Friday, 7 March 2014

Dan's Favourite Warmer

As a follow up to my ‘throw the ball game’ blog entry, I thought I’d say a few words about my favourite warmer. It’s called (drum roll, please ...) ‘have a chat’.

It’s where I chat. With the students.

You could consider that this isn’t really an activity at all as such but rather just an insignificant start of a lesson. I would beg to differ!

The classroom is often not a place where real English conversation often takes place. We ask our students to do role plays and practise conversations that mirror the outside world but are not actually ‘real’ when they are doing them. 

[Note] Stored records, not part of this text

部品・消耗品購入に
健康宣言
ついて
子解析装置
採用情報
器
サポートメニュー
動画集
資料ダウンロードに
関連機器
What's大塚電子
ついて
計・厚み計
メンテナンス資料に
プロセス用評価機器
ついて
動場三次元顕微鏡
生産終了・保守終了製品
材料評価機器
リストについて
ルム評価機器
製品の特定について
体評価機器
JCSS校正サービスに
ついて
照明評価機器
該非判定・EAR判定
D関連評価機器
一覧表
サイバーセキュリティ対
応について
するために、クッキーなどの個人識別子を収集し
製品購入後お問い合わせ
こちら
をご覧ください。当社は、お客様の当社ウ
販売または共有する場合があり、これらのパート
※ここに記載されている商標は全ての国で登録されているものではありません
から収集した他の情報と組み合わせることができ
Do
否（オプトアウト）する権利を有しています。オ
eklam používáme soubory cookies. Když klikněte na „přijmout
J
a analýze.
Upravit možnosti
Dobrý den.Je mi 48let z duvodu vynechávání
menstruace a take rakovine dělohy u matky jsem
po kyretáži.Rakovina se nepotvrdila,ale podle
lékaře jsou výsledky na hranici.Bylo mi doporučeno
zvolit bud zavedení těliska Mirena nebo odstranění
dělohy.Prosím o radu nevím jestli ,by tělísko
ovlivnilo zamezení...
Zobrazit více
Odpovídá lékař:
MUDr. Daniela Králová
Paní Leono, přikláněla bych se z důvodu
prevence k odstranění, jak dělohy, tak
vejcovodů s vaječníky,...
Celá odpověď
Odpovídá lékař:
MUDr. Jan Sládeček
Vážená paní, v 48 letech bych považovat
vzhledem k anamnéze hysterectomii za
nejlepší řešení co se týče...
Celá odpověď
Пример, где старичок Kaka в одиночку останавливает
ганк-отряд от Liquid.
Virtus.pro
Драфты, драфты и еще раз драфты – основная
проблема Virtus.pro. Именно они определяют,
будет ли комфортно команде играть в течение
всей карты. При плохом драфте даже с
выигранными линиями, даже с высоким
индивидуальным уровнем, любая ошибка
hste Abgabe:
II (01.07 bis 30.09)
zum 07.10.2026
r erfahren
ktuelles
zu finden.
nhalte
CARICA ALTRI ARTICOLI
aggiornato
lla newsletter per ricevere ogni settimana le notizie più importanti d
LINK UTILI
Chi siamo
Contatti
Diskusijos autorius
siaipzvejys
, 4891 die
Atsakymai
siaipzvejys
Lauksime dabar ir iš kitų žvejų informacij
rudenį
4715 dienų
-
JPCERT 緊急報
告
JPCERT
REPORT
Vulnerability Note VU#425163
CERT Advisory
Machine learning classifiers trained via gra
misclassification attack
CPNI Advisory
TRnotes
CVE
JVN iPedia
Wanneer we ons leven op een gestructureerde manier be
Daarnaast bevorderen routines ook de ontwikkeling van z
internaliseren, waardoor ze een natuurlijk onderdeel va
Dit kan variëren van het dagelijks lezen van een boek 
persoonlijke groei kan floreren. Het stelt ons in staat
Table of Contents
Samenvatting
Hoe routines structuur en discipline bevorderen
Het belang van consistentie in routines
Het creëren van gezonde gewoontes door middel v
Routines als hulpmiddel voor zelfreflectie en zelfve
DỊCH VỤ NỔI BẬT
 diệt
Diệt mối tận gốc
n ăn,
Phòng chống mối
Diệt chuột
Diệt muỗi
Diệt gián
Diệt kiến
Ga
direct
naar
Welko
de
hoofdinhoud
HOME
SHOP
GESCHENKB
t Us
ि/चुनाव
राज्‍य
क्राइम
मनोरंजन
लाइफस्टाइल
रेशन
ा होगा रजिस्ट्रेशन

We create false environments (at the post office, in a job interview, in a meeting etc.) so our students can practise safely within the confines of the classroom in preparation for the outside world. The informal chat that we conduct at the start of a lesson, ‘How are you?’ ‘How was the weekend?’ ‘Is your leg better?!’ etc. is one of the few times that we engage in real conversation. This;

  •          Improves student confidence
  •          Shows that the teacher cares about the student as an individual
  •          Provides an opportunity for the students to improve / brush up their small talk skills
  •          Provides an opportunity for the teacher to identify, for example, pronunciation and grammar weaknesses
  •          Allows time for late comers to arrive and get settled
  •          Is fun!
The irony of this activity is that we often feel compelled to end  the chat and get on with the lesson. ‘I’m not teaching, we must start soon!’ But by cutting the informal conversation short (which by now may be involving more members of the group and becoming increasingly animated) we move away from real communication. 

We then spend the next ten minutes setting up a completely false speaking environment ‘Ok everyone, I want you to imagine that you’re at the airport and you’ve lost your boarding card’ that can be less personalised and potentially less motivating.

I do, of course fully appreciate the need for role plays in the classroom and consider them an integral part of the English language learning process. And I know the conversation won’t always flow and that we shouldn’t force it, but I also believe that time spent ‘chatting’ is not time wasted and that we shouldn’t rush to finish it.

N.B. Students may also potentially feel that chatting is a waste of time and not ‘real learning’ so it might be worth summarising what has taken place before moving on, e.g. ‘Thanks everyone, that’s a great start to the lesson. We’ve already had the chance to practise our speaking and listening skills together and made a note of a few new words too.’

Chat’s all folks! (sorry!)



  1. After being at Anglolang last summer, I always start the lessons like this and it makes my sixth graders much more talkative.